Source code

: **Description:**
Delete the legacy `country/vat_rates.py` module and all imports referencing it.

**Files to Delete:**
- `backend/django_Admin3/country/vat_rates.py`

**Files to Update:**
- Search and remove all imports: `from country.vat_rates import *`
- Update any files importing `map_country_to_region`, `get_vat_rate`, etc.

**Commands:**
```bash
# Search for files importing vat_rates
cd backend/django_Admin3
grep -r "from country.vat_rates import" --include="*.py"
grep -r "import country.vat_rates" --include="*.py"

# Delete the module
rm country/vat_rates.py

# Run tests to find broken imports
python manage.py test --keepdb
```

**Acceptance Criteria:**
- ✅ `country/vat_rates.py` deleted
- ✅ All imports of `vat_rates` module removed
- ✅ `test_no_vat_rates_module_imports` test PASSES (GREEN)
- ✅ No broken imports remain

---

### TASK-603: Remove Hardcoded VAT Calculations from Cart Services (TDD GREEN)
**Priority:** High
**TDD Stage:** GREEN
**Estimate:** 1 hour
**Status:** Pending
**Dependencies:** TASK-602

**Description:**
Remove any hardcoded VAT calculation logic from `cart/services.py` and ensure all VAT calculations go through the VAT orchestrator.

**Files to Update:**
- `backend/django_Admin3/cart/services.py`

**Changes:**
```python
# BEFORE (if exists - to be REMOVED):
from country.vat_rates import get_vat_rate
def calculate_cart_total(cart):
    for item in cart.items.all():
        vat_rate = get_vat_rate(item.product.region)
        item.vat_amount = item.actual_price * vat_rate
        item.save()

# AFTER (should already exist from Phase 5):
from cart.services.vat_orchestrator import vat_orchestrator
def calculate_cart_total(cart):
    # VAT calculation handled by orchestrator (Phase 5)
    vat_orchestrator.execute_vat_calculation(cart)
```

□ □ □ □

*About this exercise*
Everything in the listing above should be duplicated exactly.

*Written reply*
Source code

: **Description:**
Delete the legacy `country/vat_rates.py` module and all imports referencing it.

**Files to Delete:**
- `backend/django_Admin3/country/vat_rates.py`

**Files to Update:**
- Search and remove all imports: `from country.vat_rates import *`
- Update any files importing `map_country_to_region`, `get_vat_rate`, etc.

**Commands:**
```bash
# Search for files importing vat_rates
cd backend/django_Admin3
grep -r "from country.vat_rates import" --include="*.py"
grep -r "import country.vat_rates" --include="*.py"

# Delete the module
rm country/vat_rates.py

# Run tests to find broken imports
python manage.py test --keepdb
```

**Acceptance Criteria:**
- ✅ `country/vat_rates.py` deleted
- ✅ All imports of `vat_rates` module removed
- ✅ `test_no_vat_rates_module_imports` test PASSES (GREEN)
- ✅ No broken imports remain

---

### TASK-603: Remove Hardcoded VAT Calculations from Cart Services (TDD GREEN)
**Priority:** High
**TDD Stage:** GREEN
**Estimate:** 1 hour
**Status:** Pending
**Dependencies:** TASK-602

**Description:**
Remove any hardcoded VAT calculation logic from `cart/services.py` and ensure all VAT calculations go through the VAT orchestrator.

**Files to Update:**
- `backend/django_Admin3/cart/services.py`

**Changes:**
```python
# BEFORE (if exists - to be REMOVED):
from country.vat_rates import get_vat_rate
def calculate_cart_total(cart):
    for item in cart.items.all():
        vat_rate = get_vat_rate(item.product.region)
        item.vat_amount = item.actual_price * vat_rate
        item.save()

# AFTER (should already exist from Phase 5):
from cart.services.vat_orchestrator import vat_orchestrator
def calculate_cart_total(cart):
    # VAT calculation handled by orchestrator (Phase 5)
    vat_orchestrator.execute_vat_calculation(cart)
```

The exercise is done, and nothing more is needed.